Marion Nestle is the author of “Food Politics,” “Safe Food,” “What to Eat” and “Pet Food Politics,” and is a professor in the nutrition, food studies and public health department at New York University. E-mail her at food@sfchronicle.com, and read her previous columns at www.sfgate.com/food.

This article appeared on page H – 4 of the San Francisco Chronicle

Mar 29 2011

Easiest way to cut calories: smaller packages!

In an effort to avoid having to raise prices and lose competitive advantage, the makers of processed foods are putting less food—and more air—in the packages.  The New York Times calls this “stealthy downsizing.”

In every economic downturn in the last few decades, companies have reduced the size of some products, disguising price increases and avoiding comparisons on same-size packages, before and after an increase. Each time, the marketing campaigns are coy; this time, the smaller versions are “greener” (packages good for the environment) or more “portable” (little carry bags for the takeout lifestyle) or “healthier” (fewer calories)….Most companies reduce products quietly, hoping consumers are not reading labels too closely.

I’d call it “healthy downsizing!”   A great way to cut calories!

• **ENTRIES SHOWN**

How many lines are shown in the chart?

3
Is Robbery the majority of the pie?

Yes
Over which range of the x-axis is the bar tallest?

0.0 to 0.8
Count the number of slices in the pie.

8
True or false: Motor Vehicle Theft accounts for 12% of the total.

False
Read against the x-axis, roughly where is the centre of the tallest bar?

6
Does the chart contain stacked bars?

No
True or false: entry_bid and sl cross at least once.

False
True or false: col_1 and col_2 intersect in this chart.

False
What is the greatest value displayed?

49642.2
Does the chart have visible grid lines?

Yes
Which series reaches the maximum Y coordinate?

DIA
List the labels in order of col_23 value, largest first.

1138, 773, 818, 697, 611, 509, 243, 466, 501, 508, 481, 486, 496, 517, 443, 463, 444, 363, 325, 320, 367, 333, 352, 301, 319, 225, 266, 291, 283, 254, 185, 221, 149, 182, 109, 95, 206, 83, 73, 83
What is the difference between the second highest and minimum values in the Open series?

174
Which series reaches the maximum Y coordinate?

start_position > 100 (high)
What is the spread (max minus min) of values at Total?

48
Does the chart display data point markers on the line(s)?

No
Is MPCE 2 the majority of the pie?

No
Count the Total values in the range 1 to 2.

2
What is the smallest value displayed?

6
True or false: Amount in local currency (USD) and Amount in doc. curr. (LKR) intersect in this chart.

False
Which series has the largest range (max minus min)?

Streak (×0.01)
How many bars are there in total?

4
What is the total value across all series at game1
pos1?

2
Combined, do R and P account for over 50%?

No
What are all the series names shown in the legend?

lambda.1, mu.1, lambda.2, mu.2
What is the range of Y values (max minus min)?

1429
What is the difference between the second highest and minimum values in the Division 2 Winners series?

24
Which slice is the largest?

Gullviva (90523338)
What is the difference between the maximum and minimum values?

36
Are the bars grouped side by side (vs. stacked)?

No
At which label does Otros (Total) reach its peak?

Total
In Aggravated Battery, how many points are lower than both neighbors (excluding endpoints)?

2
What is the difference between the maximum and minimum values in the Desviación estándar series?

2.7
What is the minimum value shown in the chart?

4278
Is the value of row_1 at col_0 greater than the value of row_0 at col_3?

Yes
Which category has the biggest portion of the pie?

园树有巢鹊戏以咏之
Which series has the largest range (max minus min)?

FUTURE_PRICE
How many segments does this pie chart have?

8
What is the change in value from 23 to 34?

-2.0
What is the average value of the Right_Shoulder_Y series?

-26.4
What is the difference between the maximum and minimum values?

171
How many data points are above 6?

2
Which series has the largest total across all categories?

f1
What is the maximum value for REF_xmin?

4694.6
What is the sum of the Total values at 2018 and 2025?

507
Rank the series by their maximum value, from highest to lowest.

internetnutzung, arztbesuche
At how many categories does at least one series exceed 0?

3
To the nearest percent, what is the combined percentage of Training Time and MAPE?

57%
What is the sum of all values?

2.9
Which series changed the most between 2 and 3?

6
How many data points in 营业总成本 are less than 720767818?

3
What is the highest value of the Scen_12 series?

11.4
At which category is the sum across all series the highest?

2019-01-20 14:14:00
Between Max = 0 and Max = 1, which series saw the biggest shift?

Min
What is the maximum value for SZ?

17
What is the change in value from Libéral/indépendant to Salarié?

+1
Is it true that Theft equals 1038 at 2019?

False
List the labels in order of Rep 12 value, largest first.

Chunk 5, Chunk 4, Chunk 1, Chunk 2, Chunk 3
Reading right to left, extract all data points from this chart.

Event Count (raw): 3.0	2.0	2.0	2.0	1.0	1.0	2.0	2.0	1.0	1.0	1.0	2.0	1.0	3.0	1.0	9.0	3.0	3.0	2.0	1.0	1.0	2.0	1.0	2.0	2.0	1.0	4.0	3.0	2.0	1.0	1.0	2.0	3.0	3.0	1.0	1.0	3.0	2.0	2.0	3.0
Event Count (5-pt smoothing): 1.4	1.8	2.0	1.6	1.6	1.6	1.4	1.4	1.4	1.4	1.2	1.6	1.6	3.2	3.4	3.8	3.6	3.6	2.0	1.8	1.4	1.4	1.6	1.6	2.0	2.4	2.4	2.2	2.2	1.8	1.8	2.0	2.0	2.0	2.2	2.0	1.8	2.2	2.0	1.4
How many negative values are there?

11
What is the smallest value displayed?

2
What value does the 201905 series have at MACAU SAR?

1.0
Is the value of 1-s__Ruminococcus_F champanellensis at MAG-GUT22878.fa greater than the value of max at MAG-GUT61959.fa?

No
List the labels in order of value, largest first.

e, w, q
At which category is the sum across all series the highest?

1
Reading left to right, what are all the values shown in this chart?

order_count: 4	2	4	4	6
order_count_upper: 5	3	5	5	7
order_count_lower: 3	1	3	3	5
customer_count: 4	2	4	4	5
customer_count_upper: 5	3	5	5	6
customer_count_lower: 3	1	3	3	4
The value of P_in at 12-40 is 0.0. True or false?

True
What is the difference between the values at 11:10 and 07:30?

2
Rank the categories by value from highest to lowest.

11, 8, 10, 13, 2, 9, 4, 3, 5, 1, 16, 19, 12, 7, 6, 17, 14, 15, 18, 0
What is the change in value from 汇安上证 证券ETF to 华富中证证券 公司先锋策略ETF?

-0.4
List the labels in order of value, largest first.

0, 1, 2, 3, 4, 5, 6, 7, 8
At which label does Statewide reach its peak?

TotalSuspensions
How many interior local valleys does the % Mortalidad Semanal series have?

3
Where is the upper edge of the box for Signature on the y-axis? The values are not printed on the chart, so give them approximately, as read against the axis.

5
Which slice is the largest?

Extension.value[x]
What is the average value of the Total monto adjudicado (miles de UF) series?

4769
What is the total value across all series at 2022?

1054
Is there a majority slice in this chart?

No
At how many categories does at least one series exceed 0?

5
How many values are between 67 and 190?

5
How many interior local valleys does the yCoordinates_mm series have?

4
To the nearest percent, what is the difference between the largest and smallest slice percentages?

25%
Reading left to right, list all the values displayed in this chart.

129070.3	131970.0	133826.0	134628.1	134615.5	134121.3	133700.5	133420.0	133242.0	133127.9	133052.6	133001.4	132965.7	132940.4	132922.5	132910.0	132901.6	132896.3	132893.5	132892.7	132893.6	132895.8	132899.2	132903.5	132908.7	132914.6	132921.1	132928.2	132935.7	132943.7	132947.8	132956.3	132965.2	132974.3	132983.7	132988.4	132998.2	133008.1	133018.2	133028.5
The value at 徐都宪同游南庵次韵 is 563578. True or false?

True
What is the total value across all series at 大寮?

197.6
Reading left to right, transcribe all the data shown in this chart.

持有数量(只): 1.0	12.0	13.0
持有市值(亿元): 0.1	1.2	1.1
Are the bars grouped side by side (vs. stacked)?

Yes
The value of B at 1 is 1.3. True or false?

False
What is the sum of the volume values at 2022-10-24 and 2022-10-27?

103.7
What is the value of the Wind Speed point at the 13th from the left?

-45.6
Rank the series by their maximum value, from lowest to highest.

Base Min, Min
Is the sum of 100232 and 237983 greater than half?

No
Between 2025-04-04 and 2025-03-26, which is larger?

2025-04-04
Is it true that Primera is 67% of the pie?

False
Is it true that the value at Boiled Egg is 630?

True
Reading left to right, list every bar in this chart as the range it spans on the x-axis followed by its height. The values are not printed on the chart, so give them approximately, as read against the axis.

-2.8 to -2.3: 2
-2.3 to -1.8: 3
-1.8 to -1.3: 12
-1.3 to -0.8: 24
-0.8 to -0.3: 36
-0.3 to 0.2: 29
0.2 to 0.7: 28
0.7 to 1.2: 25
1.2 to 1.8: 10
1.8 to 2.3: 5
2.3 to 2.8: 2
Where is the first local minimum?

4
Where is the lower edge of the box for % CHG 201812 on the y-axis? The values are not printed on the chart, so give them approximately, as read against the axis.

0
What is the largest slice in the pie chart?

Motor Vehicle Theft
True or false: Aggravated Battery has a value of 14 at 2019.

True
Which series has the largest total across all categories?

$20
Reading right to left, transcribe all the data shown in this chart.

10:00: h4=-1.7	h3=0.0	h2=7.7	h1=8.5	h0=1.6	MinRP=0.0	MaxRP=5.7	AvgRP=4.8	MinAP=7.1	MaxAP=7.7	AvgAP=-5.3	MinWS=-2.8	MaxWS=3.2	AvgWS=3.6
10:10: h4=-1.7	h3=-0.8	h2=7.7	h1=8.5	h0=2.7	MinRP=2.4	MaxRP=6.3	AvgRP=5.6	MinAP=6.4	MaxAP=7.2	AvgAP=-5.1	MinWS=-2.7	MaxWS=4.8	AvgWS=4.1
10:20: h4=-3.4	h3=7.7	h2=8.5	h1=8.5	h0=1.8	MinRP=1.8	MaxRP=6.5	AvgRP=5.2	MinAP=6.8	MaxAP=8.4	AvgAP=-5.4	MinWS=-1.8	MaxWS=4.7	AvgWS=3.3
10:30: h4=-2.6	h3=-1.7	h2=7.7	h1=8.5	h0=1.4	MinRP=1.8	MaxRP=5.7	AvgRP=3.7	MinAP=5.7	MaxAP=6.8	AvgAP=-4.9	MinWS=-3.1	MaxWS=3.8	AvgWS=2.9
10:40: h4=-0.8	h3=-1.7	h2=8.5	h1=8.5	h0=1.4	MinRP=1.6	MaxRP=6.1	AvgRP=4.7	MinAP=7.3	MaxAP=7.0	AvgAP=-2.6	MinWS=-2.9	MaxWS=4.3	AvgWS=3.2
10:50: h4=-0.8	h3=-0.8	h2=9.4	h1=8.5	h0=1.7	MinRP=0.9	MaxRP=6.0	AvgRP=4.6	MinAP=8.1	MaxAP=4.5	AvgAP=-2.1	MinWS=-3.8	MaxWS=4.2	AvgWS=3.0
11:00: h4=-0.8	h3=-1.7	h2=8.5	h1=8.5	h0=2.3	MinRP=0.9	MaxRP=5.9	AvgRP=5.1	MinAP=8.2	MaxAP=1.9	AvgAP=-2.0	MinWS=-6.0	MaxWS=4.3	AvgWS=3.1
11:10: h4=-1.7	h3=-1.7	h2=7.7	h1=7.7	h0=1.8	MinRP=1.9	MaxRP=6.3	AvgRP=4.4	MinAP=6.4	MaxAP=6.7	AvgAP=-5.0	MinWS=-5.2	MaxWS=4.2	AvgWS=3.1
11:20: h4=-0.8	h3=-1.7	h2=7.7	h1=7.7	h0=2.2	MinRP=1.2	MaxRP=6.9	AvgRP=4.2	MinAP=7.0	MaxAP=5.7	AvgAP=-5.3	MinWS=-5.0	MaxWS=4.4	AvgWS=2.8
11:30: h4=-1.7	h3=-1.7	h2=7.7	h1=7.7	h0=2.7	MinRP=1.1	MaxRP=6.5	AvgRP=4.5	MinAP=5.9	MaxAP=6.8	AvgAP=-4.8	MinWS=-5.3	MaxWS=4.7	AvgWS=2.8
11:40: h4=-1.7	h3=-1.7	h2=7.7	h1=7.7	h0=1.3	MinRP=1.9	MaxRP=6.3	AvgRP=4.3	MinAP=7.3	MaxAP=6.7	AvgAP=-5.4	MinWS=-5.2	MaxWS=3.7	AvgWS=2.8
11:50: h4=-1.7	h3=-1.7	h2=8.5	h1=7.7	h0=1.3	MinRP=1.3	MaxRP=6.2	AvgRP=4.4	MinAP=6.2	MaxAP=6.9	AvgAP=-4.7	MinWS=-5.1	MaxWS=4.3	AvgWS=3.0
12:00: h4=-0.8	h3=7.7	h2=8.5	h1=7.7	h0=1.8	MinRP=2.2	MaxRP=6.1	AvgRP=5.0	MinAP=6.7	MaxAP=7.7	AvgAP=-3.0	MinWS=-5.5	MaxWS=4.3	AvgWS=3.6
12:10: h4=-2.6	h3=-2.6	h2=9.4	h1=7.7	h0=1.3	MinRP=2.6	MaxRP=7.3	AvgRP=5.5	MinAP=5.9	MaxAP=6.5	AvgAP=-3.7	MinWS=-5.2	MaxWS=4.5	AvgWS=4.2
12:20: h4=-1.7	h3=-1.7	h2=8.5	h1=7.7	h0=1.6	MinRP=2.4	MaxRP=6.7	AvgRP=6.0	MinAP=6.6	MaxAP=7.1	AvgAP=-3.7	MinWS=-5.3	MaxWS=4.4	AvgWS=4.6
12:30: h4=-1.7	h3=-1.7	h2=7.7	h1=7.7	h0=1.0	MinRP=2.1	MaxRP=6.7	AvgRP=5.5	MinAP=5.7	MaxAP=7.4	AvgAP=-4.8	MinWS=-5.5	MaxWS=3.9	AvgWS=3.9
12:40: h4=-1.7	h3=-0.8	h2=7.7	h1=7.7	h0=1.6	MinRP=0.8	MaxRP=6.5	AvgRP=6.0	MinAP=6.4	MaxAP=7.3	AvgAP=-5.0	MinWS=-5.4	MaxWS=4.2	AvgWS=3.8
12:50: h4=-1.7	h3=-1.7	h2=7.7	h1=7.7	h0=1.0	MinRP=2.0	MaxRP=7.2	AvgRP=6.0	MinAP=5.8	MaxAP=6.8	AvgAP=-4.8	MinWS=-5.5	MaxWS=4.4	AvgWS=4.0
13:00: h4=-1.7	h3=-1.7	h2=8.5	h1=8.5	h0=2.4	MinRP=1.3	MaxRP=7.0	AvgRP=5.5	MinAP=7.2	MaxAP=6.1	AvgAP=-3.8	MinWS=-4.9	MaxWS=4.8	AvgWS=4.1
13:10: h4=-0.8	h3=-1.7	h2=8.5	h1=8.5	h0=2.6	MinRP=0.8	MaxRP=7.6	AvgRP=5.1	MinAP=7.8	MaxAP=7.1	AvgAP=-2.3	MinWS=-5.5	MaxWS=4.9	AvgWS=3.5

• **TASK ITEM**
From the piece on shrinking food packages, output the part that begins with the words containing "Marion Nestle is" and ends with "calories: smaller packages!", copied word for word. The records are separate material, unrelated to the text.

• **RESULT FOR THIS EXERCISE**
Marion Nestle is the author of “Food Politics,” “Safe Food,” “What to Eat” and “Pet Food Politics,” and is a professor in the nutrition, food studies and public health department at New York University. E-mail her at food@sfchronicle.com, and read her previous columns at www.sfgate.com/food.

This article appeared on page H – 4 of the San Francisco Chronicle

Mar 29 2011

Easiest way to cut calories: smaller packages!